SOURCE DOCUMENT
Hit-and-Run Criminal Charges and Conviction Penalties

Criminal charges and penalties for failing to stop and render aid following a car accident.

By , MSLIS · Long Island University

Car accidents usually make people think of civil liability—issues like who will have to pay for the damage and any injuries. Most drivers are also aware of how accidents can affect auto insurance rates.

But, if you get into an accident and don't abide by certain requirements, you can end up facing criminal charges, regardless of who was at fault for the collision. Hit-and-run is a crime that has to do with the aftermath of an accident rather than its cause.

In this article, we'll explain how hit-and-run is generally defined and the consequences you could face for a hit-and-run conviction.

How a Car Accident Can Lead to Hit-and-Run Criminal Charges

The laws of each state are a little different. However, all states impose certain duties on drivers who are involved in an accident. When a driver fails to meet these duties, he or she can be charged with what is commonly called a "hit-and-run" offense.

Official Names for Hit-and-Run

The laws of most states don't actually use the term "hit-and-run." Generally, hit-and-run statutes use more descriptive terms. Some examples include:

  • violating the duty to give information and render aid, and
  • violating the duty to stop at the scene of an accident.

EXTRACTED RECORDS
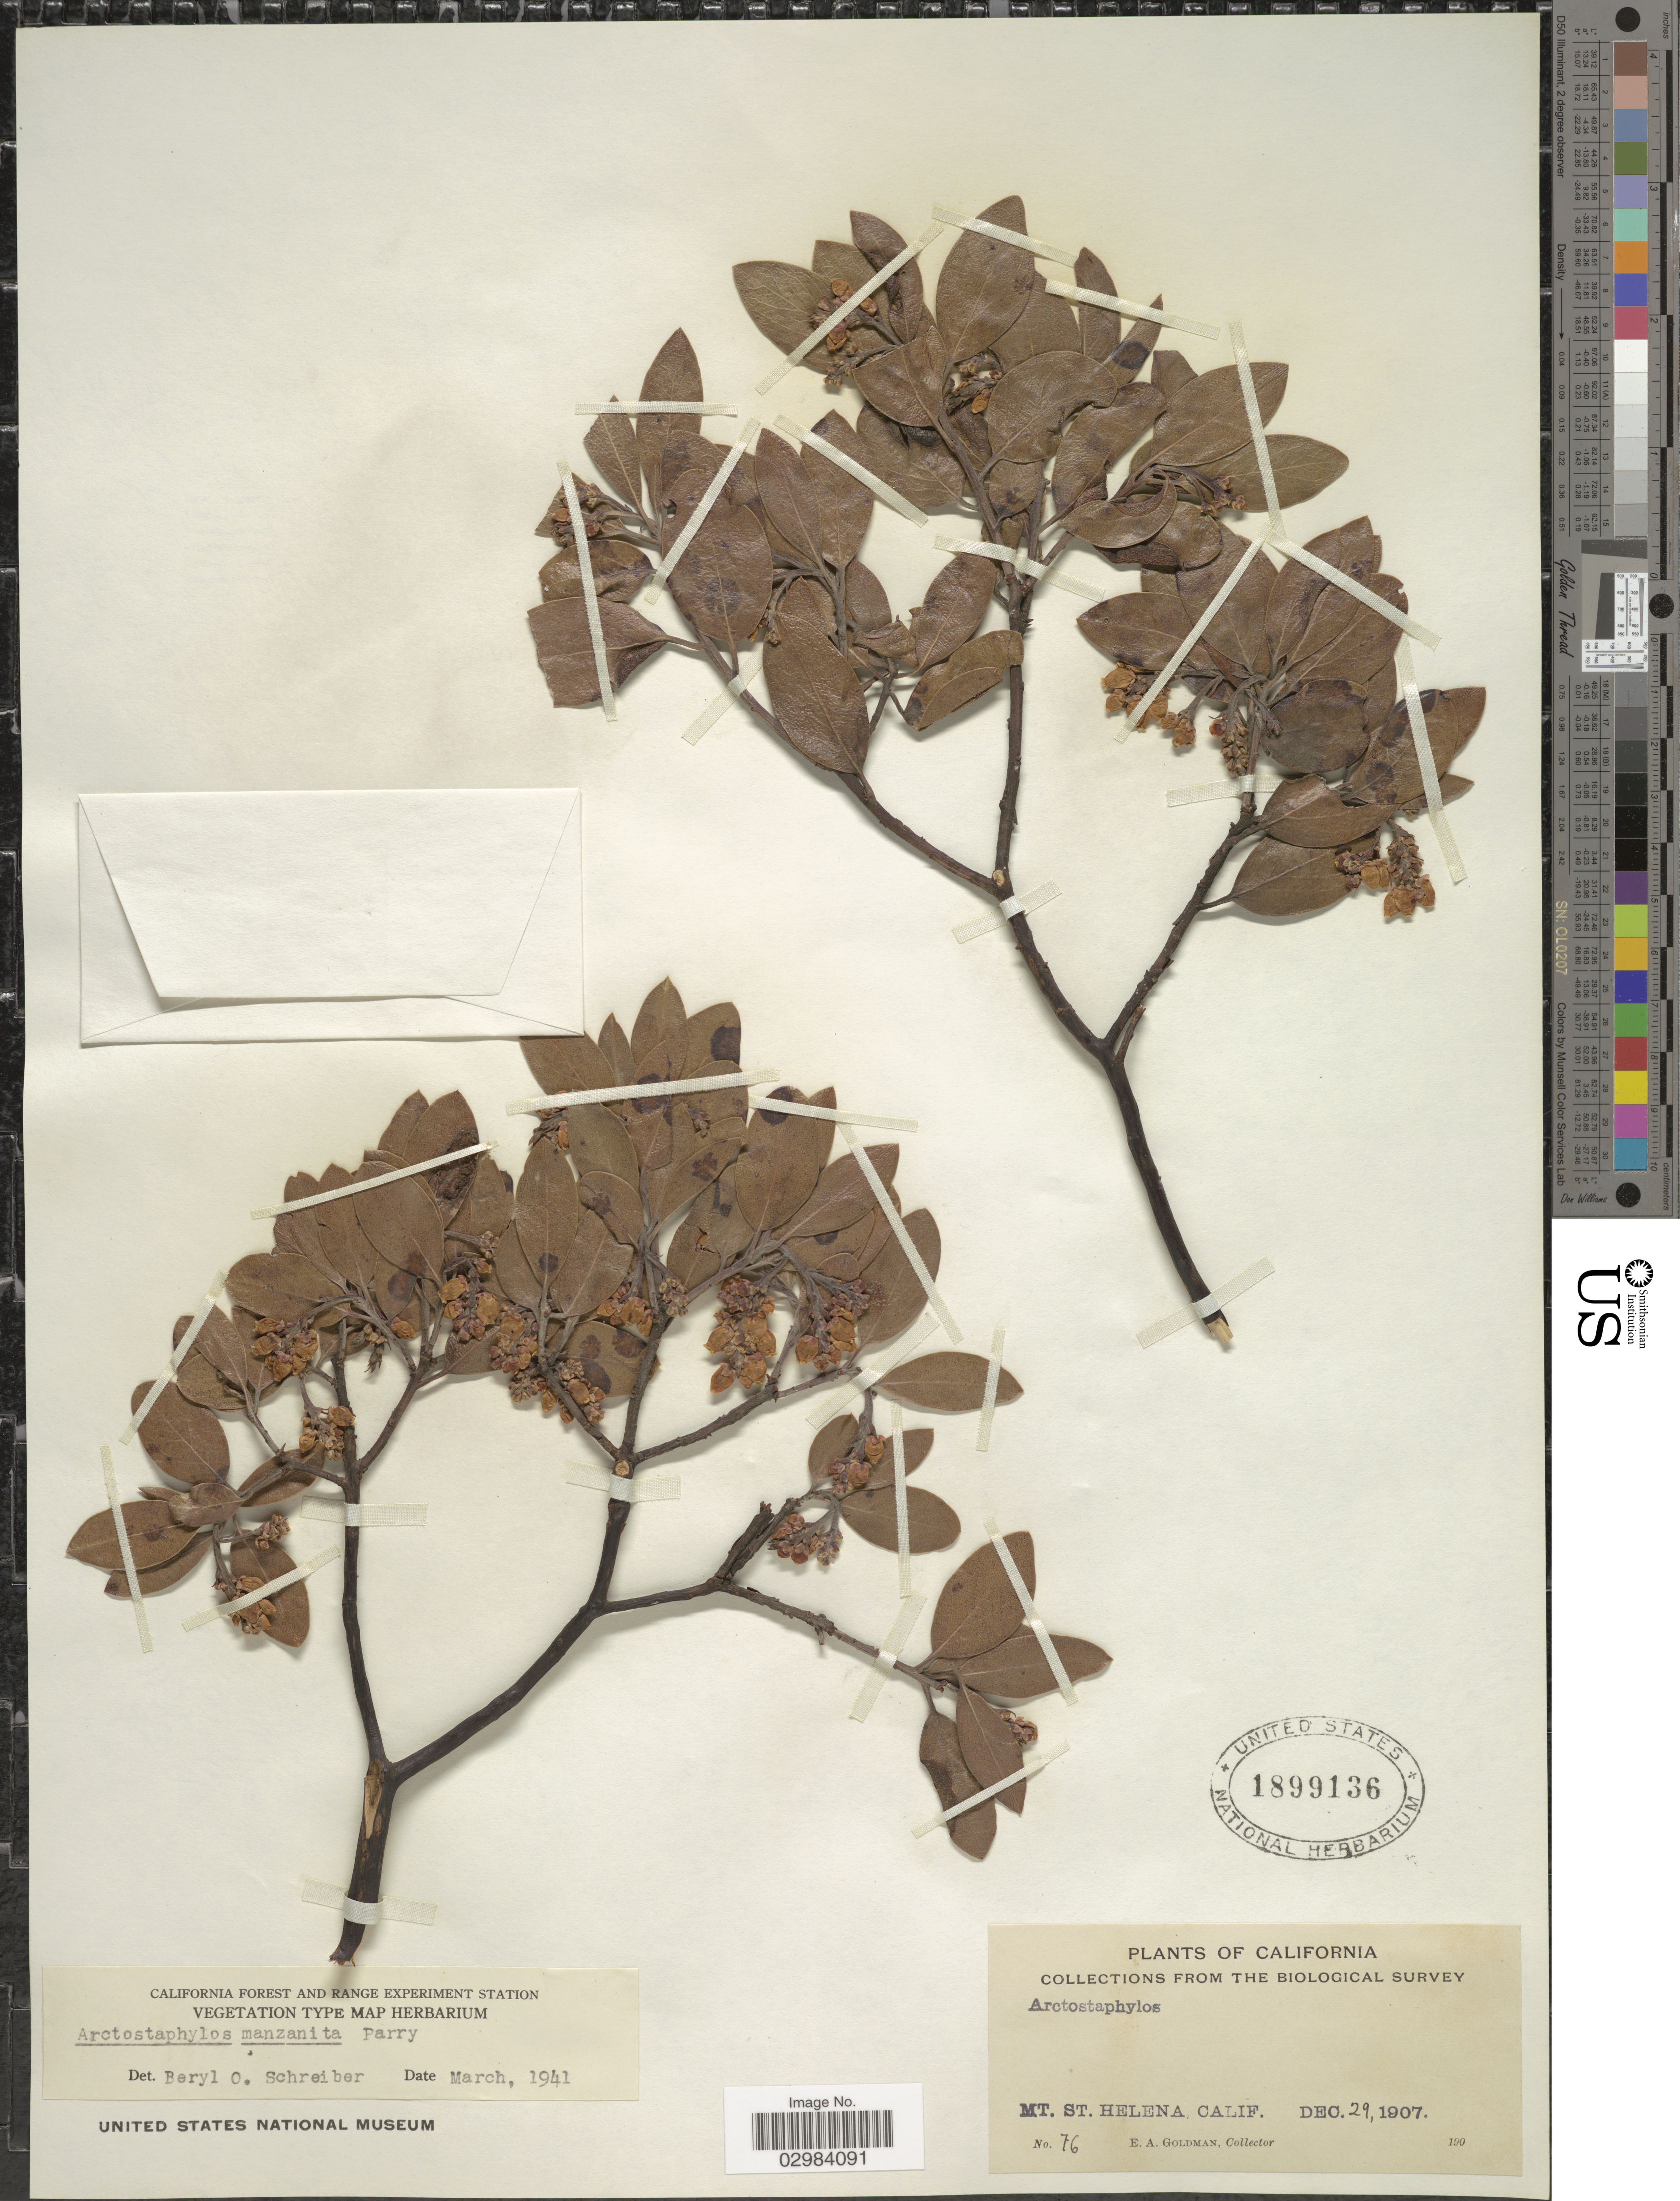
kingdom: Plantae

==

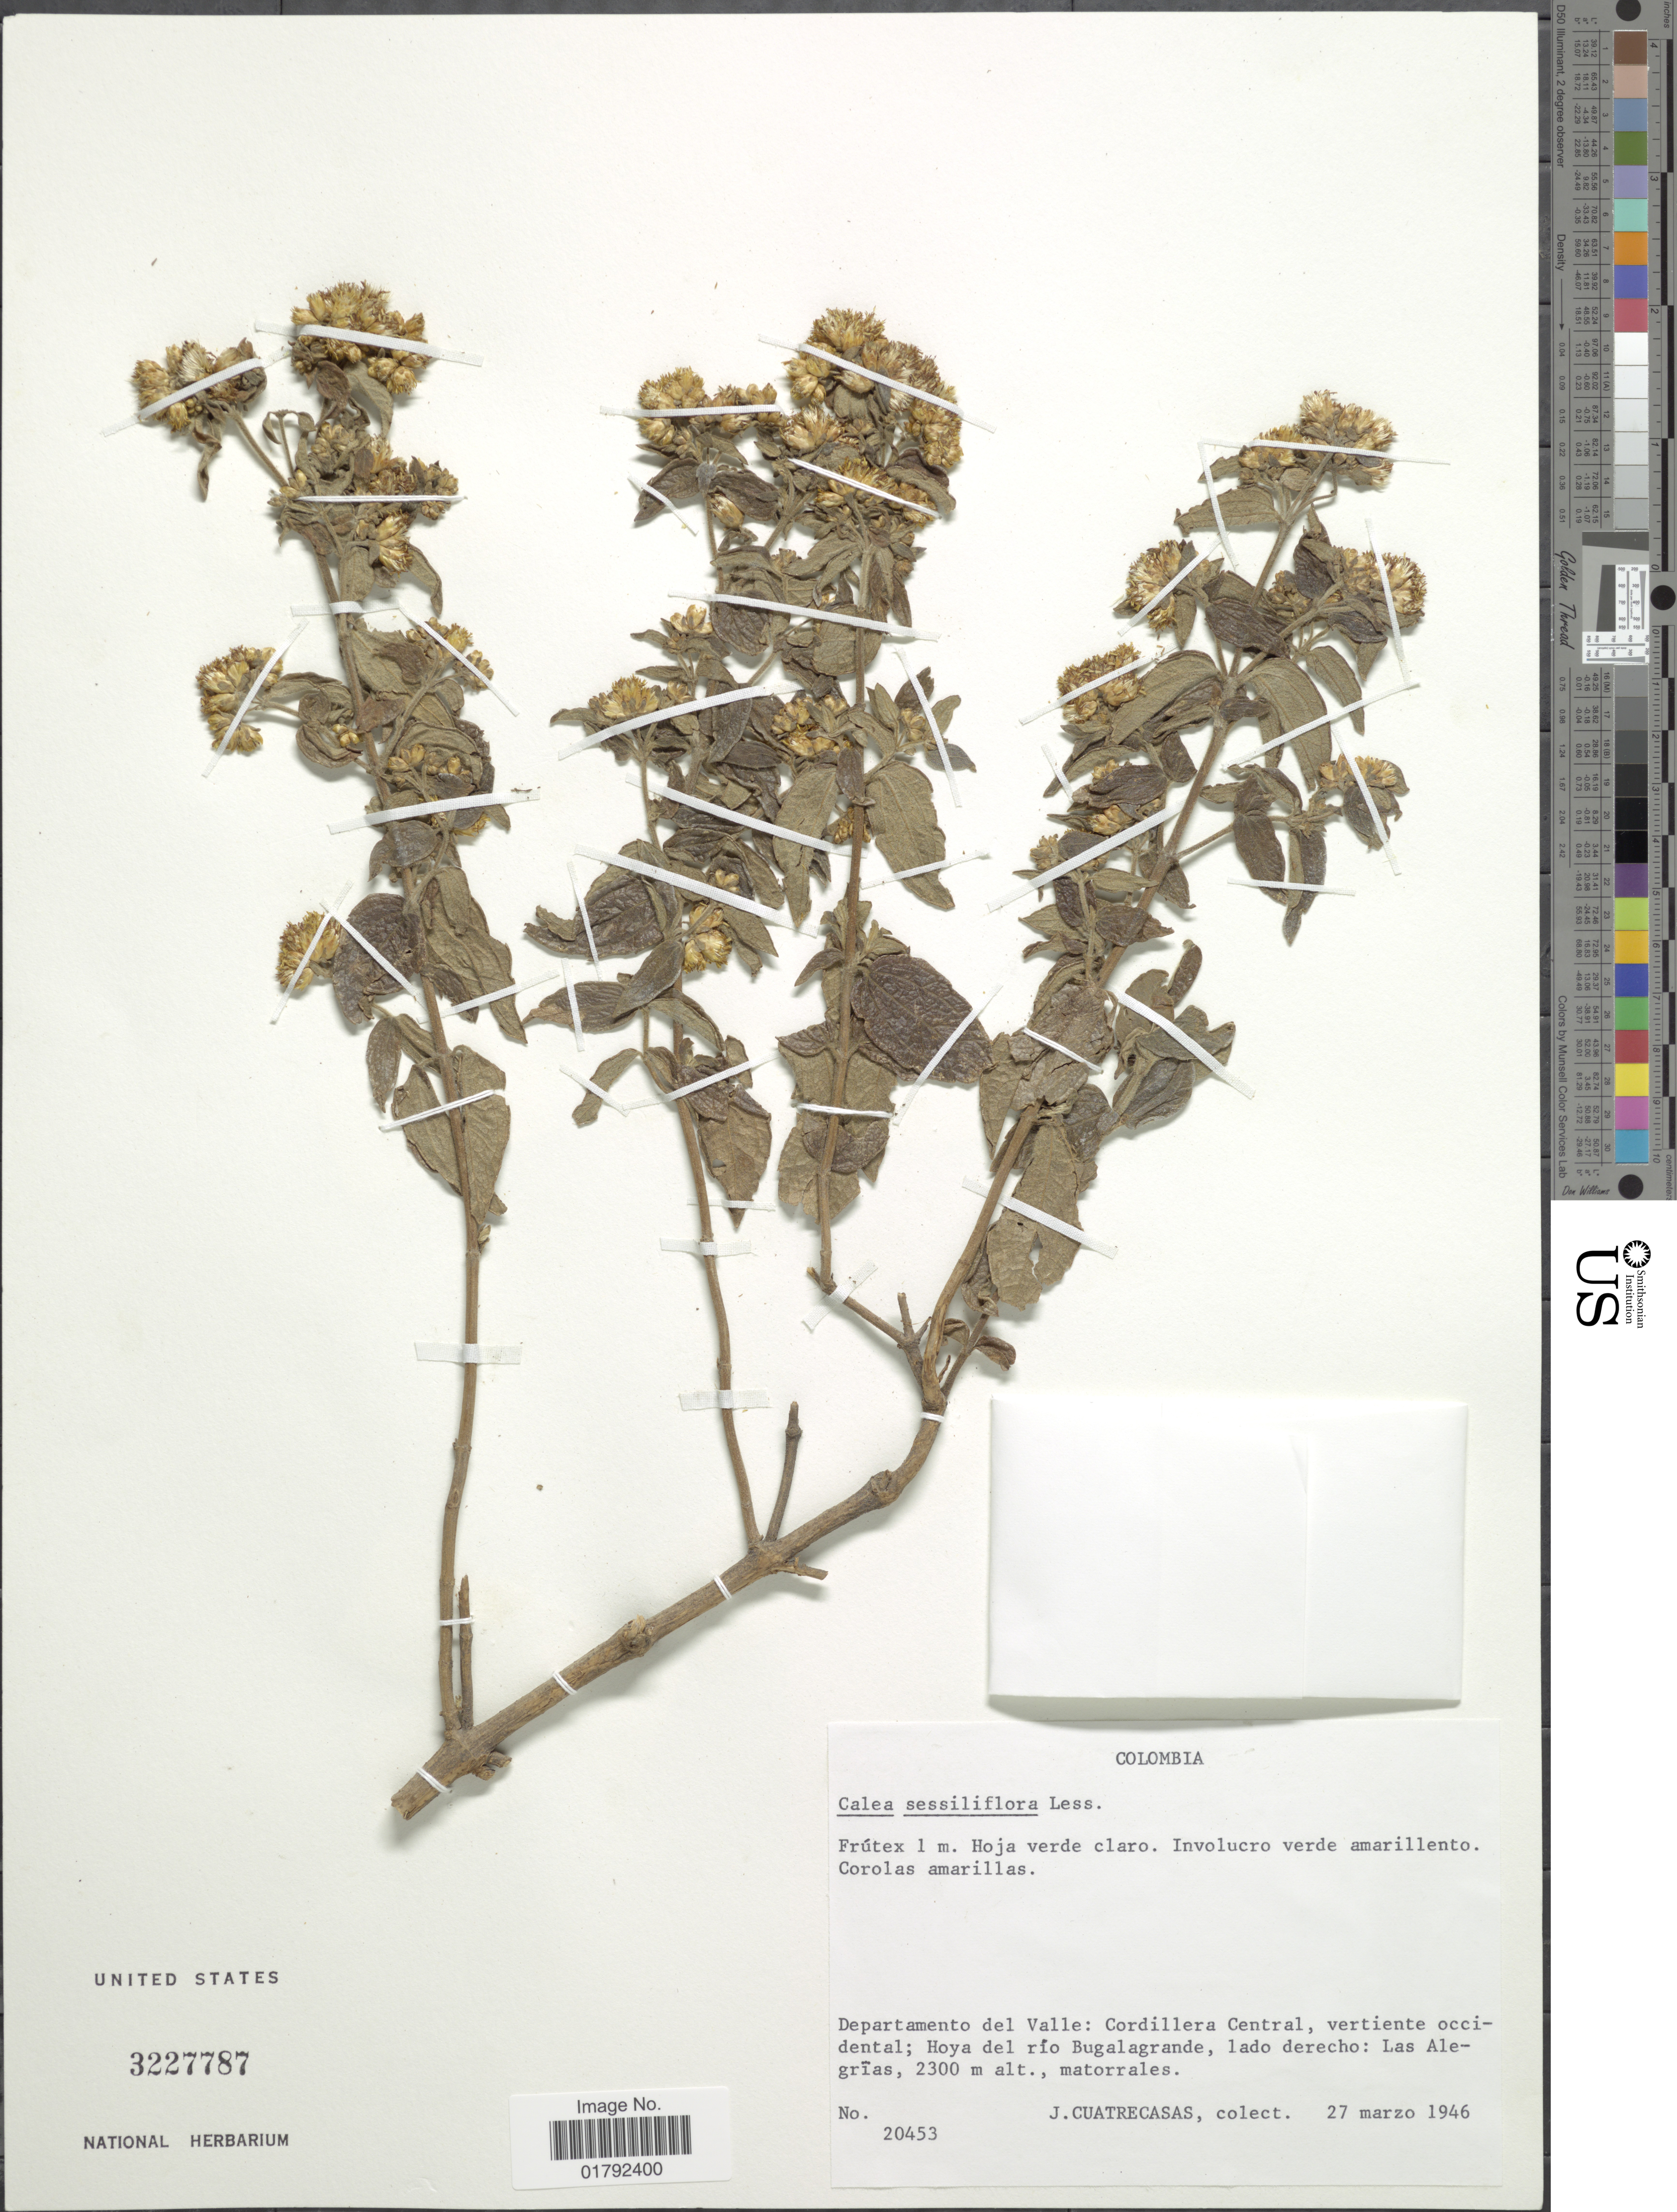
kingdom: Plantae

SET TASK
Copy out the hit-and-run article above word for word, from its title through the final item in its list.

EXERCISE RESPONSE
Hit-and-Run Criminal Charges and Conviction Penalties

Criminal charges and penalties for failing to stop and render aid following a car accident.

By , MSLIS · Long Island University

Car accidents usually make people think of civil liability—issues like who will have to pay for the damage and any injuries. Most drivers are also aware of how accidents can affect auto insurance rates.

But, if you get into an accident and don't abide by certain requirements, you can end up facing criminal charges, regardless of who was at fault for the collision. Hit-and-run is a crime that has to do with the aftermath of an accident rather than its cause.

In this article, we'll explain how hit-and-run is generally defined and the consequences you could face for a hit-and-run conviction.

How a Car Accident Can Lead to Hit-and-Run Criminal Charges

The laws of each state are a little different. However, all states impose certain duties on drivers who are involved in an accident. When a driver fails to meet these duties, he or she can be charged with what is commonly called a "hit-and-run" offense.

Official Names for Hit-and-Run

The laws of most states don't actually use the term "hit-and-run." Generally, hit-and-run statutes use more descriptive terms. Some examples include:

  • violating the duty to give information and render aid, and
  • violating the duty to stop at the scene of an accident.